On Anti-Trivial Pursuit

Oct 28, 2004 21:56

It seems that I started a trend in my journal of skipping a day and then doing double entries....

I've no idea why I thought of board games while in the shower at the gym (after having run 2 mi for the first time on a treadmill, keeping my pulse below 175 -- yay!), but I did. I tend to think of some odd things while working out or showering there....

shadewright, in a comment to one of my entries on favorites [1], coined a very Bonte-esque term for me: "anti-favorite." He claimed that I have a lot of them. I have not analyzed the truth of that statement yet, but I liked the term. Certainly, I do have anti-favorites, just like I also have favorites; I think with both, though, that I try to understand in as much detail as possible why.

One of my least favorite (or most anti-favorite) board/party games is Trivial Pursuit. This sometimes comes as a surprise to people who know me, because they (presumably) think, "J. must like mental games and he likes knowledge, so he must, therefore, enjoy playing Trivial Pursuit." While it is true that I like mental games and I like the gathering of knowledge, I very much dislike Trivial Pursuit. Just like I dislike small talk, I dislike trivia.

I am not sure of the derivation of the word trivial (Now, I have just made myself curious and would not be surprised if I do know the derivation of the word by the end of the night,) but my interpretation of the word is as synonymous with "useless" or "frivolous" or "unimportant" knowledge.

I wish that someone would invent a game called Anti-Trivial Pursuit, in which the categories would be broad subjects or fields such as one would learn in school or college. There could be math questions, language arts questions, social studies questions, science questions, etymological/vocabulary questions, technical skill questions, etc., etc. I would love such a game. (Unfortunately, I do not foresee it selling very well in today's populace....)

But the question remains, and I have raised it before [2], "How does one draw the line between trivia and useful knowledge?

I am not quite sure where this line is, but I think it must vary for different people. If I never am going to do open-heart surgery, is not anatomical knowledge just as useless to me as understanding the current theory as to where every last electron flows in the Hell-Volhart-Zellinsky reaction is to a heart surgeon? However, can it universally be stated that knowledge of, say, what Abraham Lincoln did for our country is more valuable to the average person than knowledge of what Marlon Brando did for the film industry?

Perhaps the only way of going about "drawing a line" for such a thing is to deal with averages as I stated in the sentence above.

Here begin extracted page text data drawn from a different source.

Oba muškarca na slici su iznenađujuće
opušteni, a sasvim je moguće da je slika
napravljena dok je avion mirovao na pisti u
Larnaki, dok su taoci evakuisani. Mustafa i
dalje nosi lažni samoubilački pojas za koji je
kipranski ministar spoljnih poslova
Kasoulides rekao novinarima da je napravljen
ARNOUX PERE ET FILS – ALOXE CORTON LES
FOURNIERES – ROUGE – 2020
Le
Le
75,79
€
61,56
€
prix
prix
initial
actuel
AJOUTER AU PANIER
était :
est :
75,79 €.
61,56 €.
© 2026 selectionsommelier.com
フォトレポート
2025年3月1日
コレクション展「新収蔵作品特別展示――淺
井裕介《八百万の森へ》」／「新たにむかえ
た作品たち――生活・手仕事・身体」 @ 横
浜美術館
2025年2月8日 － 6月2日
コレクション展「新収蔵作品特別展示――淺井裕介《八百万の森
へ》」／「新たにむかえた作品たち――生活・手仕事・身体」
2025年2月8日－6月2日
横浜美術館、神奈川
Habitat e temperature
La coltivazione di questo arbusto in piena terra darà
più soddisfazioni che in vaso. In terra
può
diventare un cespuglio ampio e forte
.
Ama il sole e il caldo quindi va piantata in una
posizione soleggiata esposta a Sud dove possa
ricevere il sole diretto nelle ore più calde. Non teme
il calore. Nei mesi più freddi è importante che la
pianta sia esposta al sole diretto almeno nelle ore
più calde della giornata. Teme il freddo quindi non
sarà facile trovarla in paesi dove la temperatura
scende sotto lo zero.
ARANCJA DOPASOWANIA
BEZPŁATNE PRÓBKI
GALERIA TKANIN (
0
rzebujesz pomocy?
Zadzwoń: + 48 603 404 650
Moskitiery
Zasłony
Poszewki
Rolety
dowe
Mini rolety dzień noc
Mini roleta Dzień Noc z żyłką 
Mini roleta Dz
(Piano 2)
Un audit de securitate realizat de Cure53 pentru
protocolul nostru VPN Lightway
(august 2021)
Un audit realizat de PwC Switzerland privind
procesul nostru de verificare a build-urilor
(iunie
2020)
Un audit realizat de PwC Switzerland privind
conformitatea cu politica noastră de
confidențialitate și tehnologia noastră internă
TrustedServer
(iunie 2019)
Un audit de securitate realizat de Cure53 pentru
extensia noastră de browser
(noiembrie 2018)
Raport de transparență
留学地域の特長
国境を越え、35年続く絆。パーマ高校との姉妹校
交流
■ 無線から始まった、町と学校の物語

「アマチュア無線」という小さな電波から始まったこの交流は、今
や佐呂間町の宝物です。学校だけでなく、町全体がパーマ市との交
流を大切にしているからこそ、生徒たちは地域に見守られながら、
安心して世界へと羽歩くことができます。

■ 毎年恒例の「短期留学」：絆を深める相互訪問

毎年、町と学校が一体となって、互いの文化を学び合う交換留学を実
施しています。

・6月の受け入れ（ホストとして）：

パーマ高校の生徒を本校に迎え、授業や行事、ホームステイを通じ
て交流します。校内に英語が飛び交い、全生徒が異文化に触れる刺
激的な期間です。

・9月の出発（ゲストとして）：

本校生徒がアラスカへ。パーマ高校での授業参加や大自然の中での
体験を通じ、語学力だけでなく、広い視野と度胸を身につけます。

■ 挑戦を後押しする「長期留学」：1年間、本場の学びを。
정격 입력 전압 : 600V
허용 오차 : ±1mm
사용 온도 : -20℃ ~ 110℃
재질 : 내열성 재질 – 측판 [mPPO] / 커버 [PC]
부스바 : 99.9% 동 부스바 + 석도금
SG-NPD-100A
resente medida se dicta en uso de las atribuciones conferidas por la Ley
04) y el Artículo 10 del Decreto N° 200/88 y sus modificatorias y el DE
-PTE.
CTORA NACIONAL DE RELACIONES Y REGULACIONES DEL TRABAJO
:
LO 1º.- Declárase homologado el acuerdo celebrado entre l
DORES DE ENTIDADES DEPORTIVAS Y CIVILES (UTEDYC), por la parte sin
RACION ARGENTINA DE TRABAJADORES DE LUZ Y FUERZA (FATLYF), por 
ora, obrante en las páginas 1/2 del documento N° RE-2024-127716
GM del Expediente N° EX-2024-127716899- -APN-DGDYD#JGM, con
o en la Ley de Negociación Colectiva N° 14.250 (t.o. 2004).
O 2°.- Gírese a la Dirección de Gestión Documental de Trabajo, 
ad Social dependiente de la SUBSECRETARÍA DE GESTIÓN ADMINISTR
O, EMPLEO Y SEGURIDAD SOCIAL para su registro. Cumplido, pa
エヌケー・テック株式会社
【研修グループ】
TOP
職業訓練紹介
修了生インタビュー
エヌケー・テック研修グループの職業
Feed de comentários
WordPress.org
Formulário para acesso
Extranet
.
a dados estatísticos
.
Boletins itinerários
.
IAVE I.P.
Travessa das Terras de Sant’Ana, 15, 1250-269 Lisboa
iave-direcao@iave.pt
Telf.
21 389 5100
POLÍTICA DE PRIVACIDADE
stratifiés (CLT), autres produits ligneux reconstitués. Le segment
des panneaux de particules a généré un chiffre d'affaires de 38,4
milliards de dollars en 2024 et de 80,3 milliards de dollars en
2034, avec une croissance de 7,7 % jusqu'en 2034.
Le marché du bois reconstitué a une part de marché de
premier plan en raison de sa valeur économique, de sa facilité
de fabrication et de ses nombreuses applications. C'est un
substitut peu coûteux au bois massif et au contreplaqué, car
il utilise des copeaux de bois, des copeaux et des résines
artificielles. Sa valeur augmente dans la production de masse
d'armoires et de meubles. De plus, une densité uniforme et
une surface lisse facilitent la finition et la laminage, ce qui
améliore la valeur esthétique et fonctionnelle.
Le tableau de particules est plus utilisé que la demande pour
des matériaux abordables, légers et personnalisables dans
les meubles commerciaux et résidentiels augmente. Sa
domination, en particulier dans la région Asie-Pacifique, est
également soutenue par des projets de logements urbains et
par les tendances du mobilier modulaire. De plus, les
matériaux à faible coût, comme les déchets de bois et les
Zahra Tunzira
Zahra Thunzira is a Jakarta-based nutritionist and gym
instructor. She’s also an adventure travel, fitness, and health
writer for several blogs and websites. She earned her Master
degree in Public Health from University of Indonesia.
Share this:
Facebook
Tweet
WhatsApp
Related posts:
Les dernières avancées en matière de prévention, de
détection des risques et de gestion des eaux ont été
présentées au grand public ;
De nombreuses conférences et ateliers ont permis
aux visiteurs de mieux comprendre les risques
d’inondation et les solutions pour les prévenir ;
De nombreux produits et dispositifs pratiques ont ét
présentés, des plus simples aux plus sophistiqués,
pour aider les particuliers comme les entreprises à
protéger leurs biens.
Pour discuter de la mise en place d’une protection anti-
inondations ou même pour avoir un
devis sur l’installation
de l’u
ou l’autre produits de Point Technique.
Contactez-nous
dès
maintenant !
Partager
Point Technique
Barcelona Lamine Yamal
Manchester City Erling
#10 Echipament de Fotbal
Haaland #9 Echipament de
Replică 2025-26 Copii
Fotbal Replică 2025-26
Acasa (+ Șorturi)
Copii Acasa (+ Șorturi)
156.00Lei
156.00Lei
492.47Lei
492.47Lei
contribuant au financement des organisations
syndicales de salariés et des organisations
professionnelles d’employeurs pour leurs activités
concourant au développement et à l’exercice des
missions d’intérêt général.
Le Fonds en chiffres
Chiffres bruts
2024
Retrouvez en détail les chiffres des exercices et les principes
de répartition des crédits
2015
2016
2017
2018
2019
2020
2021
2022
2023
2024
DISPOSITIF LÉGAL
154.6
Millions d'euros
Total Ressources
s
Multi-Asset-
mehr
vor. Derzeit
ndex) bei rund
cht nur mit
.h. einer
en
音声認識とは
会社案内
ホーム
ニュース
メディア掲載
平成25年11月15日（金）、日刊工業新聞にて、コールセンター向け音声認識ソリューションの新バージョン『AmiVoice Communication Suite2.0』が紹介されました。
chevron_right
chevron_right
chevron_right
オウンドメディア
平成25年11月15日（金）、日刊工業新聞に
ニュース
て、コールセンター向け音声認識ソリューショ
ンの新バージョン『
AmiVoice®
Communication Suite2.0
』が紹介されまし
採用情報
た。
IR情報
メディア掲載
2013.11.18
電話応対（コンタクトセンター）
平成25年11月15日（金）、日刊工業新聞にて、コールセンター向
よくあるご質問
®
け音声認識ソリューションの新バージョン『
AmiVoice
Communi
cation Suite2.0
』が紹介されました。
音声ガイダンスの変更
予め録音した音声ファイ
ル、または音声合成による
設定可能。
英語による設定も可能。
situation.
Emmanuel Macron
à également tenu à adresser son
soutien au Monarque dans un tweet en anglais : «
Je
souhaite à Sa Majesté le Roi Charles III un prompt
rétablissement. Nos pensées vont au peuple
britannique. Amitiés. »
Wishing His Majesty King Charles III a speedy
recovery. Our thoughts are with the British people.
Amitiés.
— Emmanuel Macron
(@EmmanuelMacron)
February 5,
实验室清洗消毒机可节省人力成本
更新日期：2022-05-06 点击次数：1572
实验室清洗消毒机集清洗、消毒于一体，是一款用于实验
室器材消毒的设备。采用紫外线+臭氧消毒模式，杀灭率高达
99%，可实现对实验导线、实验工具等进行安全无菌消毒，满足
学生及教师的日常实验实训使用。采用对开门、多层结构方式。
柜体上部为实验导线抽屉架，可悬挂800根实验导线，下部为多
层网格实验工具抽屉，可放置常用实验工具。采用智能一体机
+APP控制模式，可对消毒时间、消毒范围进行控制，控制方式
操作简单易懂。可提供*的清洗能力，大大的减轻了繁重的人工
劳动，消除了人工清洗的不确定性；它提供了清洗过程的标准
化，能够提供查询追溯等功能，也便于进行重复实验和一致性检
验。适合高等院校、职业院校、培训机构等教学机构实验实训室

For someone who makes his or her living from the film industry, certainly knowledge of Marlon Brando is very important. However, this rise of importance in a usually trivial matter does not take away from the importance Abraham Lincoln's actions should have on the majority of Americans. The two groups of facts may become equal for some individuals, but does the important stuff, the anti-trivial, ever become trivial? I am not sure.

I suppose that for a person playing Trivial Pursuit professionally, the collection of trivial knowledge ceases to be trivial. For me, I consider that I have an only finite amount of brain cells to store information, and it is better spent on things that make me happy or help me make a living or help me benefit others.

But the makers of Trivial Pursuit have prided themselves in producing genera after genera of cards of useless information -- information decided by some secret process by their editors to be trivial to the general masses. Could not the opposite be done?

And if anyone ever sees such a game as Anti-Trivial Pursuit, do let me know. Thanks.